Die sexuellen Regungen des Kindes finden ihren hauptsächlichsten Ausdruck in der Selbstbefriedigung durch Reizung der eigenen Genitalien, in Wirklichkeit des männlichen Anteils derselben. Die außerordentliche Verbreitung dieser kindlichen „Unart“ war den Erwachsenen immer bekannt, diese selbst wurde als schwere Sünde betrachtet und strenge verfolgt. Wie man diese Beobachtung von den unsittlichen Neigungen der Kinder – denn die Kinder tun dies, wie sie selbst sagen, weil es ihnen Vergnügen macht – mit der Theorie von ihrer angeborenen Reinheit und Unsinnlichkeit vereinigen konnte, danach fragen Sie mich nicht. Dieses Rätsel lassen Sie sich von der Gegenseite aufklären.

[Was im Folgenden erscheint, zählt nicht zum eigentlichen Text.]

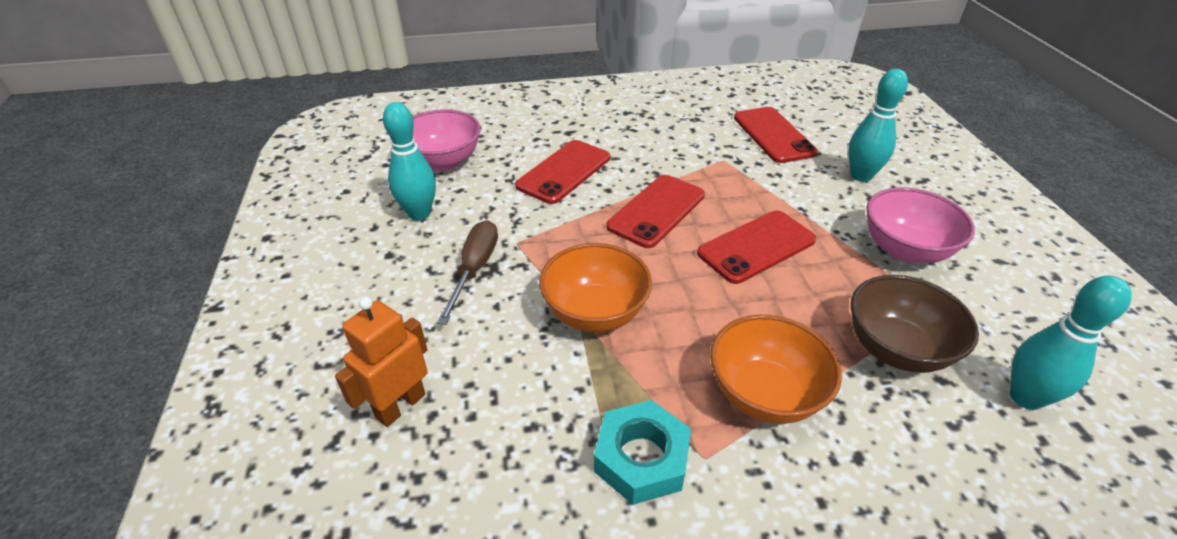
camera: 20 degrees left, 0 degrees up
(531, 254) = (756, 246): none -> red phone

Für uns stellt sich ein wichtigeres Problem her.

Soweit, so lebenspositiv vernünftig, doch dann fährt der ach so aufgeklärte Freud fort:

Wie soll man sich gegen die Sexualbetätigung der frühen Kindheit verhalten? Man kennt die Verantwortlichkeit, die man durch ihre Unterdrückung auf sich nimmt, und getraut sich doch nicht, sie uneingeschränkt gewähren zu lassen. Bei Völkern niedriger Kultur und in den unteren Schichten der Kulturvölker scheint die Sexualität der Kinder freigegeben zu sein. Damit ist wahrscheinlich ein starker Schutz gegen die spätere Erkrankung an individuellen Neurosen erzielt worden, aber nicht auch gleichzeitig eine außerordentliche Einbuße an der Eignung zu kulturellen Leistungen? Manches spricht dafür, daß wir hier vor einer neuen Scylla und Charybdis stehen.

Für Freud ging die Kultur stets vor!